Anaesthesia 2020. https://doi.org/10.1111/anae.15288
Sehmbi, H., Brull, R., Ceballos, K.R., Shah, U.J., Martin, J., Tobias, A., Solo, K. and Abdallah, F.W.
Aim of Study
Compare and rank the effects of perineural and intravenous dexamethasone and dexmedetomidine as adjuncts in supraclavicular block
Design and Location
Literature review and Network Meta-Analysis
Methodology
Prospective registration of protocol.
Extensive literature review of ‘dexamethasone’, ‘dexmedetomidine’, ‘supraclavicular brachial plexus block’, ‘local anaesthesia’, ‘randomised controlled trial’.
Review of results by 2 authors, mediations by a third.
Network meta-analysis in accordance with PRISMA-NMA.
Primary Outcome
Duration of sensory blockade following supraclavicular brachial plexus block
Secondary Outcomes
Duration of motor blockade following supraclavicular brachial plexus block
Statistics
Continuous data was reported as mean and standard deviation. Differences between each pairwise comparison were measured using the weighted mean difference. Odds ratios with confidence intervals were used for estimating difference in effect of dichotomous outcomes.
Results
Prolongation of supraclavicular blockade (WMD, in minutes, versus control group)
Sensory Blockade |
Motor Blockade |
Analgesic Blockade |
|
Dexamethasone Intravenous |
+477.4 |
+288.7 |
+477.8 |
Dexamethasone Perineural |
+411.4 |
+294.4 |
+518 |
Dexmedetomidine Intravenous |
+66.3 |
+60.5 |
+60.6 |
Dexmedetomidine Perineural |
+283.3 |
+257.9 |
+318.2 |
Conclusions/Discussions
Overall, studies showed that dexamethasone produced greater prolongation of supraclavicular nerve blockade than dexmedetomidine.

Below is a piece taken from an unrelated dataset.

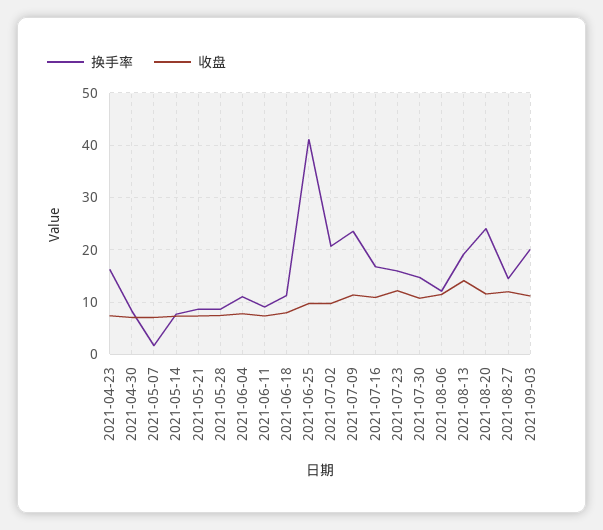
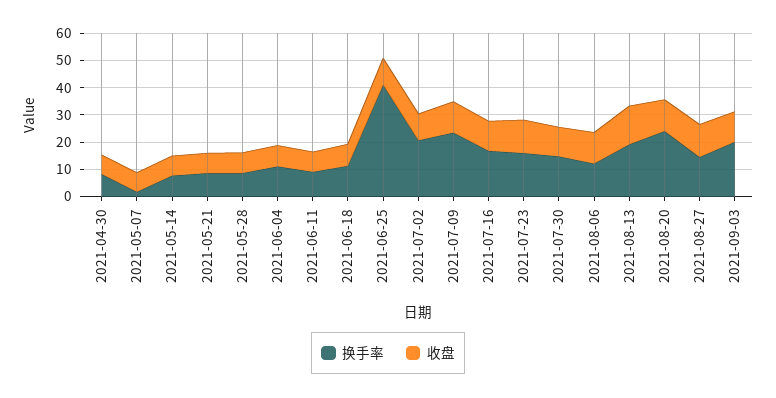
换手率, 2021-04-23: 16 -> none
收盘, 2021-04-23: 8 -> none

Intravenous dexamethasone more effective than perineural dexamethasone at prolonging sensory blockade. This is contrary to previous studies and the authors postulated that this may relate to systemic absorption of dexamethasone at different block sites.
Dexmedetomidine is only effective at prolonging supraclavicular nerve blockade when given perineurally; this suggests that its mechanism of action is local rather than systemic.
Stated Limitations from the Study
The overall quality of evidence from the study ranged from very low to low due to inherent bias in the source trials.
Potential confounding factors included local anaesthetic selection and dose, concurrent use of opioids and other adjuncts. Also discussed the possible differences in effects at different block sites – this means that results are unlikely to be valid for adjunct effect at other block sites.
Discussion from Journal Club Meeting (?Change of Practice)
Overall an interesting study but unlikely to change practice as:
- No information on the rates of nerve injury associated with use of adjuncts
- Unsure whether preservative free dexamethasone is available – though this is more important when using adjuncts close to the intrathecal space than in peripheral nerve blockade.
- Ideally would like to prolong sensory block more than motor block and therefore continuing iv dexamethasone and gaining the anti-emetic benefits is likely to offer the greatest patient benefit.
- Block prolongation in itself is not always desirable and certain lists are more amenable to shorter blockade and earlier return to normal function, eg in relatively minor hand surgery.
Summary by Dr R Fry. Journal Club Meeting 26 November 2020.